First, eugenics cannot be an individual project. Sanger thought that legalizing birth control would promote eugenics by its effects in the aggregate. Justice Thomas inadvertently concedes as much. He notes that eugenics was originally (and still is) defined as "improving stock" in the human species. Yet an individual decision by an individual woman to have one abortion (or even twenty abortions) can have no more than a marginal impact on the composition of the overall human gene pool. And if one thinks the law ought to forbid individual reproductive choices based on criteria such as race, then it would seem that Indiana's law is grossly underinclusive. By Justice Thomas's reasoning, a woman who rejects a mate based on his race (as a great many still do) is not just expressing a problematic private prejudice but is engaged in eugenics. That is another misuse of the term.

Second, as Justice Thomas acknowledges, Sanger opposed abortion. Thomas's argument thus goes like this: Sanger favored birth control on grounds of eugenics; she also opposed abortion; but the eugenics-based arguments she used in favor of legal birth control apply "with even greater force to abortion"; therefore, abortion is a form of eugenics.
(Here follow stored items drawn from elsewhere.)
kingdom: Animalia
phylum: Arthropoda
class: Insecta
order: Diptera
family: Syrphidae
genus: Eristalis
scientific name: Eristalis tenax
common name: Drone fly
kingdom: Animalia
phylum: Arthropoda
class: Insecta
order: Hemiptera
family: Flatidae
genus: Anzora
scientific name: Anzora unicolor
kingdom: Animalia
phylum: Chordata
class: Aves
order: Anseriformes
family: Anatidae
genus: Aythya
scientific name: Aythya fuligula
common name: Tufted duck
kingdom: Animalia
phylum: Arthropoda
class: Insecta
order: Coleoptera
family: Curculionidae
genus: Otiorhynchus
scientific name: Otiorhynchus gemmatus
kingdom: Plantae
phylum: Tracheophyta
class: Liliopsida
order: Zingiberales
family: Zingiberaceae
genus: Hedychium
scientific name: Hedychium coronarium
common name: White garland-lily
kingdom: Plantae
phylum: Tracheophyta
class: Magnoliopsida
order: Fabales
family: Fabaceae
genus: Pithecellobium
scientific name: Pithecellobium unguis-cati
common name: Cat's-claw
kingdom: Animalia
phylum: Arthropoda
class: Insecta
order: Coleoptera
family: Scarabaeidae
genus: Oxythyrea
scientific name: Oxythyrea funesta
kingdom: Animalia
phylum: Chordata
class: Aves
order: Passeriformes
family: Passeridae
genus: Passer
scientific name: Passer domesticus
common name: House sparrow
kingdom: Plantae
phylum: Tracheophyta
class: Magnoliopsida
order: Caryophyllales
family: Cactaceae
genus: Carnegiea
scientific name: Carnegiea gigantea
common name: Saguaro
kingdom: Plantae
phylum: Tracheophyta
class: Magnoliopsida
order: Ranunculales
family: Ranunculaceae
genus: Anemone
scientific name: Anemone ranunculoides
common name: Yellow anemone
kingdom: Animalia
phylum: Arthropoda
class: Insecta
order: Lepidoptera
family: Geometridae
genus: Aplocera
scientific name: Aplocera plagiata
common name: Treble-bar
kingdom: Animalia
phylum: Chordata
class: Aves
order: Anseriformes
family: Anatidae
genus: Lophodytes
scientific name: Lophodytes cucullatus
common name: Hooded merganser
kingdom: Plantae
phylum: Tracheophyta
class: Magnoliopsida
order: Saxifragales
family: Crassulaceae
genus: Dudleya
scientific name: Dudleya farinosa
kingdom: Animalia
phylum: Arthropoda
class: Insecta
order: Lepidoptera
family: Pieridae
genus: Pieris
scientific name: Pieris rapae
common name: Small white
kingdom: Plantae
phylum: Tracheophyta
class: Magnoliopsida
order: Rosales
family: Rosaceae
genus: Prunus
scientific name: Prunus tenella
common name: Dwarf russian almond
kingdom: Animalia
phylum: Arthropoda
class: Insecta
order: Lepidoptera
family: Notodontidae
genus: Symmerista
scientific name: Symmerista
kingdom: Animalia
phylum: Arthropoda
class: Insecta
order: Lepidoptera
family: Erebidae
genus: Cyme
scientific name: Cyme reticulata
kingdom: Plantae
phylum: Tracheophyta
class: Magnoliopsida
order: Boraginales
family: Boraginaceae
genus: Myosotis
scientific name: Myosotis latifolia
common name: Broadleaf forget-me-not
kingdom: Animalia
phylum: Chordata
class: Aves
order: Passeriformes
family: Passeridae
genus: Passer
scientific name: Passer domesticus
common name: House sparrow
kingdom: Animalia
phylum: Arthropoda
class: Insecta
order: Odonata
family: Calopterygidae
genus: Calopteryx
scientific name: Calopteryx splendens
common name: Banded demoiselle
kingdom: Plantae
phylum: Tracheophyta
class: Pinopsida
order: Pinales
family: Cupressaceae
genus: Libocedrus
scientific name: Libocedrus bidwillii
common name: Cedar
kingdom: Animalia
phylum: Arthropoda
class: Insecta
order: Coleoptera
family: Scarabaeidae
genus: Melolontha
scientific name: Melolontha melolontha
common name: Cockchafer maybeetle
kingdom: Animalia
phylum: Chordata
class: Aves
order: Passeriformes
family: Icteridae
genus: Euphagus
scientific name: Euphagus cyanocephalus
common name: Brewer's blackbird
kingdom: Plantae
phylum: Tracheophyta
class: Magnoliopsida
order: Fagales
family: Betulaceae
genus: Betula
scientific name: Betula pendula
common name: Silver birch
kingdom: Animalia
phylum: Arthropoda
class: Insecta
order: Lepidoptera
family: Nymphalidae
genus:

This has all the logic of the syllogism in Love and Death that culminates in the conclusion that "all men are Socrates." If some people could or did make arguments for legal abortion based on eugenics, we should reject those arguments, but we still need to evaluate other, untainted, arguments.

Hold on, you say. Justice Thomas doesn't contend that the association with eugenics undercuts the right to any abortion; he's only saying it undercuts a right to have an abortion based on the illicit criteria listed in the Indiana statute. Right?

Wrong. Justice Thomas starts and ends there, but in between he works himself into a lather about abortion in general. His argument really does appear to be one of guilt by association. Justice Thomas argues that because some people once favored a legal right to abortion for a bad reason, it should be banned today. To Clarence Thomas, all fetuses are Socrates.